In 1950 Conrad Richter finished the third book in his Awakening Land trilogy, The Town, and in 1951 it was awarded the Pulitzer Prize for Fiction. (If you happen to remember, The Trees, the first book in Richter’s trilogy, was considered for the Pulitzer in 1941.) Richter was probably like, “About time.”
In The Town, the story is told from two different characters’ points of view, that of Sayward, the young woman from The Trees, now older and a mother of nine children, and that of her youngest son, Chancey. Two very different ways of looking at life are portrayed throughout the book by these two characters and both are sympathetic to a degree. The tension created is rather delightful, though perhaps the end is a bit too sure of itself to be really effective at the nuance it had been building up to.
Progress is never easy, it seems, even once it’s established.

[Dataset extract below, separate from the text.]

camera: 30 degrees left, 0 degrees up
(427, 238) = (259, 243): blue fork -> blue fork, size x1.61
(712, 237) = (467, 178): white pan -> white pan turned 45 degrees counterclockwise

Sayward frets that the next generation now has it too easy compared to when she was younger and that they will not have the strength to face the bad times. For Chancey, progress and easier times can’t come fast enough. For me, they’re both focusing on the “what” of living too much instead of the “how”. But now I digress and if I don’t stop I will soon be paraphrasing Stanley Hauerwas badly and perhaps even inaccurately.

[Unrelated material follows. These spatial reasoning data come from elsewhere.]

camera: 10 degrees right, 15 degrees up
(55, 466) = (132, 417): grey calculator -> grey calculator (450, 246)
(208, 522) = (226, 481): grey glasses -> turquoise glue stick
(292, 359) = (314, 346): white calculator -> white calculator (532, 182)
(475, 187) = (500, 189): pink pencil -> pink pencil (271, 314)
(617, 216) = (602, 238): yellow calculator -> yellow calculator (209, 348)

I do feel that Sayward gets some things right and that she also gets some things wrong. The same goes for Chancey, whose misunderstandings of the previous generation supply so much of the driving force of this novel. Frustrating, divisive, and ever present, the generation gap at least keeps things interesting. If one reflects on the just-passed holiday season and the family gatherings and topics of discussion I think one can probably not help but agree that “interesting” is the just about the perfect word for that as well. Especially if one can say it without too much of a smirk.